[Machine-readable electronics designs]

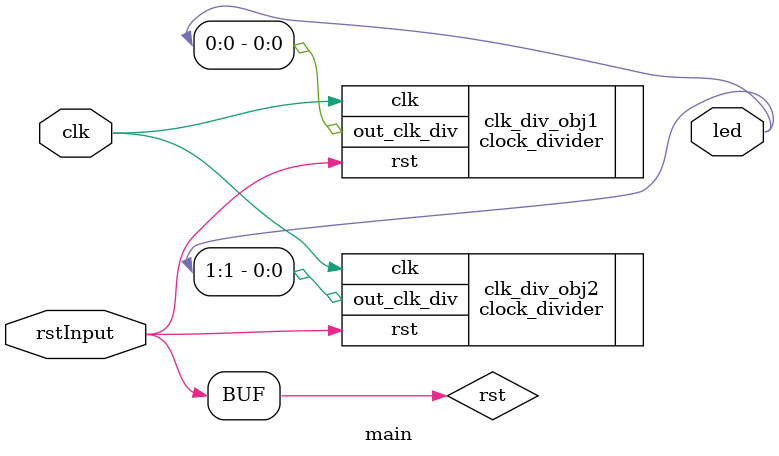
<source format=v>
module main(
    input clk,        //12MHz clock
    input rstInput,

    output [1:0] led
);
    wire rst;
    assign rst = rstInput;

    clock_divider clk_div_obj1(
        .clk(clk),
        .rst(rst),
        .out_clk_div(led[0])
    );
    defparam clk_div_obj1.CLK_ITER_WIDTH = 32;
    defparam clk_div_obj1.CLK_ITER_MAX   = 1500000 - 1;

    clock_divider #(.CLK_ITER_WIDTH(24), .CLK_ITER_MAX(6000000 - 1)) clk_div_obj2(
        .clk(clk),
        .rst(rst),
        .out_clk_div(led[1])
    );
endmodule









</source>
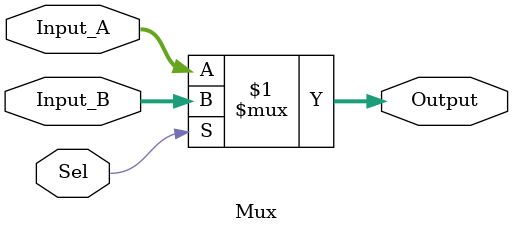
<source format=v>
`timescale 1ns / 1ps
/*
 * Source code for RISC-V Architecture, ECE 224A - VLSI PROJECT DESIGN - UCSB Fall 2024
 * Developed by Team 10 - Parth Kulkarni, Jash Shah, Oindrila Chatterjee
 */

module Mux (
		input wire [31:0]  Input_A, Input_B,
		input wire	   Sel,
		output wire [31:0] Output
		);

   assign Output = Sel ? Input_B : Input_A;

endmodule

</source>
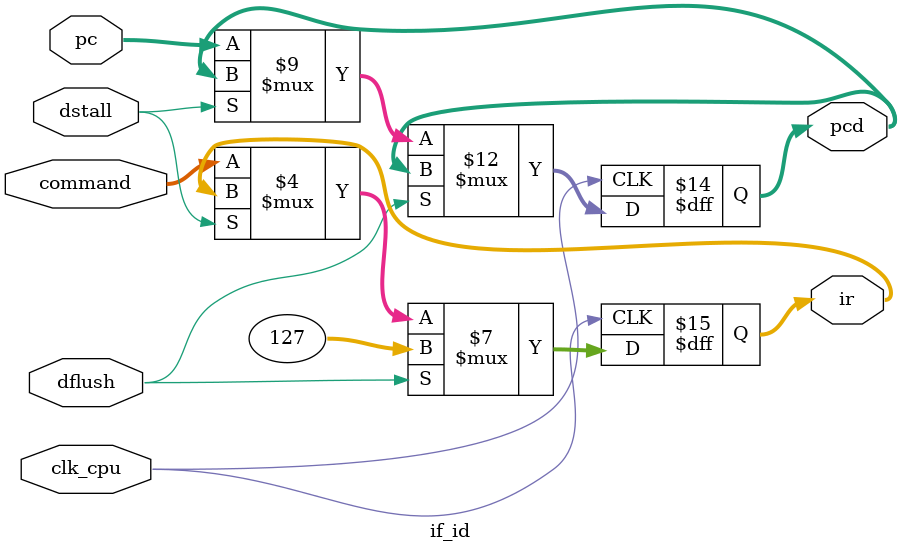
<source format=v>
`timescale 1ns / 1ps

module if_id(
input clk_cpu,dstall,dflush,
input[31:0] pc,
input[31:0] command,
output  reg[31:0] pcd,
output  reg[31:0] ir
    );
initial begin pcd<=32'h00003000;    end
always@(posedge clk_cpu)    begin
    if(dflush)  begin pcd<=pcd; ir<=32'h0000007f; end
    else    begin  if(dstall==0)  begin   pcd<=pc;   ir<=command; end   end
    end
endmodule

</source>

• **Exercise directions**: With the pictures removed, print the entries above exactly.

• **Finished task**:
<source format=v>
module main(
    input clk,        //12MHz clock
    input rstInput,

    output [1:0] led
);
    wire rst;
    assign rst = rstInput;

    clock_divider clk_div_obj1(
        .clk(clk),
        .rst(rst),
        .out_clk_div(led[0])
    );
    defparam clk_div_obj1.CLK_ITER_WIDTH = 32;
    defparam clk_div_obj1.CLK_ITER_MAX   = 1500000 - 1;

    clock_divider #(.CLK_ITER_WIDTH(24), .CLK_ITER_MAX(6000000 - 1)) clk_div_obj2(
        .clk(clk),
        .rst(rst),
        .out_clk_div(led[1])
    );
endmodule









</source>
<source format=v>
`timescale 1ns / 1ps
/*
 * Source code for RISC-V Architecture, ECE 224A - VLSI PROJECT DESIGN - UCSB Fall 2024
 * Developed by Team 10 - Parth Kulkarni, Jash Shah, Oindrila Chatterjee
 */

module Mux (
		input wire [31:0]  Input_A, Input_B,
		input wire	   Sel,
		output wire [31:0] Output
		);

   assign Output = Sel ? Input_B : Input_A;

endmodule

</source>
<source format=v>
`timescale 1ns / 1ps

module if_id(
input clk_cpu,dstall,dflush,
input[31:0] pc,
input[31:0] command,
output  reg[31:0] pcd,
output  reg[31:0] ir
    );
initial begin pcd<=32'h00003000;    end
always@(posedge clk_cpu)    begin
    if(dflush)  begin pcd<=pcd; ir<=32'h0000007f; end
    else    begin  if(dstall==0)  begin   pcd<=pc;   ir<=command; end   end
    end
endmodule

</source>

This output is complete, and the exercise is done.